Another key difference: With a loan, you need to pay back the full amount, along with interest on that amount. With a student line of credit, you’ll only have to pay interest on the money you actually borrow. So, if you get a line of credit for $10,000, and you only end up using $3,000, you only have to pay back the $3,000 + any interest you accrue.
Unlike a student loan, which doesn’t start accruing interest until after you’re done studying, anything you borrow from a line of credit will start accruing interest right away. But interest rates on lines of credit may be lower than student loan rates.
What can I use a line of credit for? You can use a student line of credit to pay for your post-secondary tuition — plus everyday costs related to your education, like books, food, transportation and more. It’s a great way to cover any gaps that your loans and grants don’t cover.
How much can I borrow? With BMO, for undergrad programs, you can get up to $15,000 in the first year and $10,000 every year after that for a grand total of $45,000. For professional, medical and dental programs, we offer higher amounts.
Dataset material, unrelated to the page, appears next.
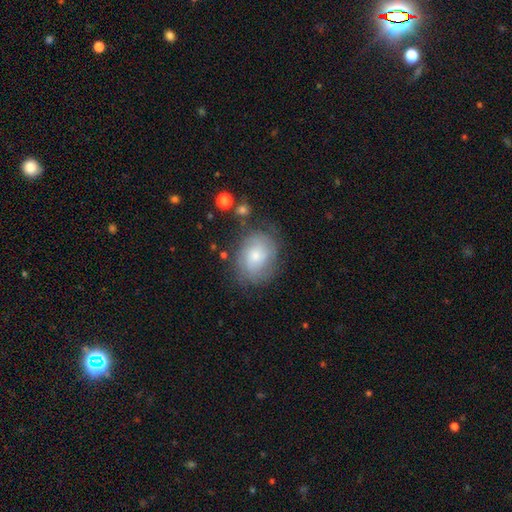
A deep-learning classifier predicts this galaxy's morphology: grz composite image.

So how do I get one? You apply with your bank once and you’re covered for the length of your program (up to four years). You must be a Canadian citizen or permanent resident and enrolled in an eligible full-time or part-time program. You’ll also need a co-signer (usually a parent), who’s someone who agrees to take over your payments in case you can’t keep up with them.
Want to learn more? The Government of Canada can give you more details on student lines of credit and how they work.
The bottom line
Just because you’re paying for college or university on your own, doesn’t mean you have to go it alone. There are plenty of resources — from your province, the federal government, your school and banks like BMO — to help you cover the costs of secondary education. This means you can focus on your studies, not your bills.